_PROVIDED INFORMATION_.
┄┄┄┄┄┄┄┄┄┄

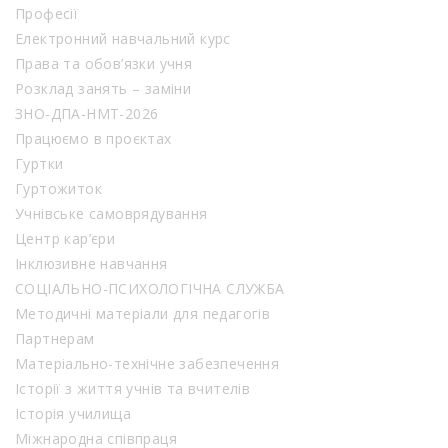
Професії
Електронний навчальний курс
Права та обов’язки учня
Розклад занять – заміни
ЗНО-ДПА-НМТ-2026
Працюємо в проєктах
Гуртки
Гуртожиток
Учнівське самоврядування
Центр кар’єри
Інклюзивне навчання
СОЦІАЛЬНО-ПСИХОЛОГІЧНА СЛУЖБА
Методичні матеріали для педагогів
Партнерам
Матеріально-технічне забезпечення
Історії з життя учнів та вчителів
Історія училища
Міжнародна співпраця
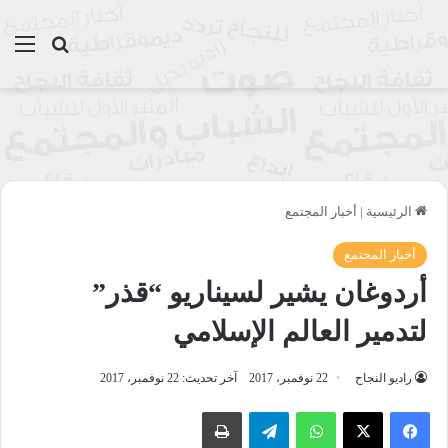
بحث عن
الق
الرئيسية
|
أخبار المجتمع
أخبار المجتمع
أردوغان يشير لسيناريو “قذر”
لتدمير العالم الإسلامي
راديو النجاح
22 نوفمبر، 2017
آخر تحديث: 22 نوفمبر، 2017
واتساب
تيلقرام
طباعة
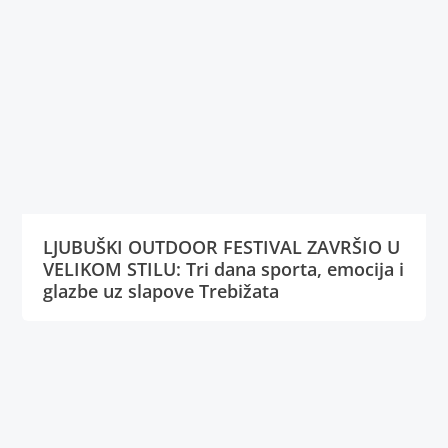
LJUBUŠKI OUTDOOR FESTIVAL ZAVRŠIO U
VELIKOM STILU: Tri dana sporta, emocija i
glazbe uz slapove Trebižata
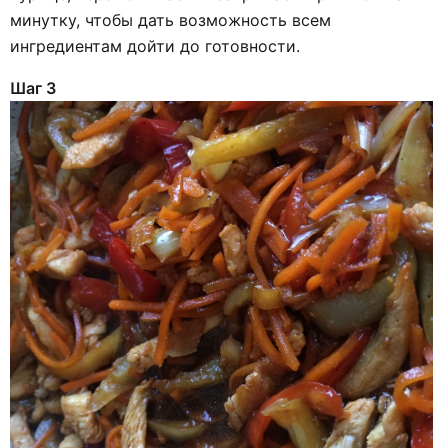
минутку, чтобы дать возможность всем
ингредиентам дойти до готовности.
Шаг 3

┄┄┄┄┄┄┄┄┄┄

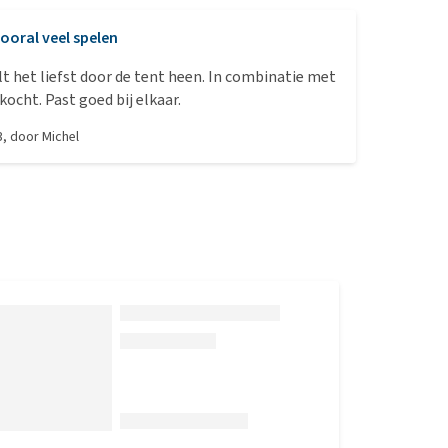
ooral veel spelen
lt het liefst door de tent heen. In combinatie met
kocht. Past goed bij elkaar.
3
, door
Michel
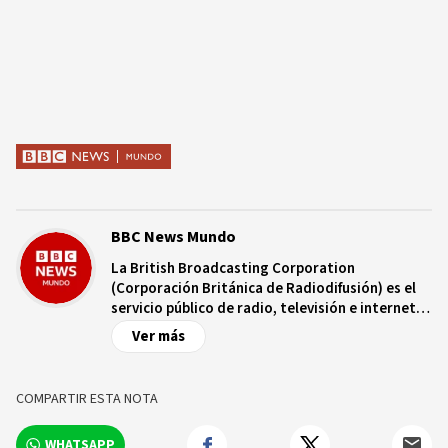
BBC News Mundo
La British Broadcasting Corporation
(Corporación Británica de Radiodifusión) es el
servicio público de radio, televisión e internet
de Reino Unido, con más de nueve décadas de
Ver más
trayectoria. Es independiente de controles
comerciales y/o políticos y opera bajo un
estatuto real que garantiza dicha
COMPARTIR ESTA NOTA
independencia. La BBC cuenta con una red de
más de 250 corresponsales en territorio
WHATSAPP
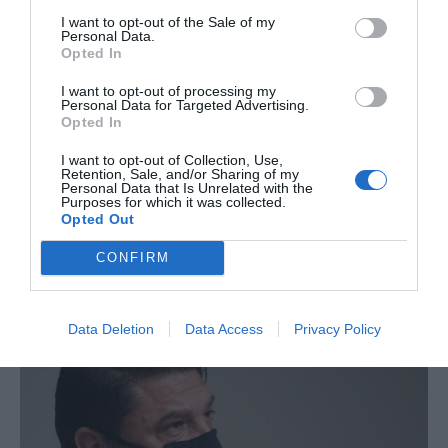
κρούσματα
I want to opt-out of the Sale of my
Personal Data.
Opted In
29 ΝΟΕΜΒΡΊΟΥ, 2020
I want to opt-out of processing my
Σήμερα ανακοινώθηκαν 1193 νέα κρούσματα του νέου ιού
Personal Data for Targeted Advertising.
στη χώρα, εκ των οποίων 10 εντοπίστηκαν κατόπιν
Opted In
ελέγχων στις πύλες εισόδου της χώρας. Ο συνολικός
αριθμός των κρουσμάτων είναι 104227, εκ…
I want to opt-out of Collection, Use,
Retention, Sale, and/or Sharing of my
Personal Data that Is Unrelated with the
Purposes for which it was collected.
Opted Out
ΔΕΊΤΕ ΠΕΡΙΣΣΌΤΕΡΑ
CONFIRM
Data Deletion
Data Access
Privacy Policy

┄┄┄┄┄┄┄┄┄┄

_PROBLEM DESCRIPTION_. Only the number should be given: how many lines in the data contain the string "κρούσματα".

_RESPONSE_. 2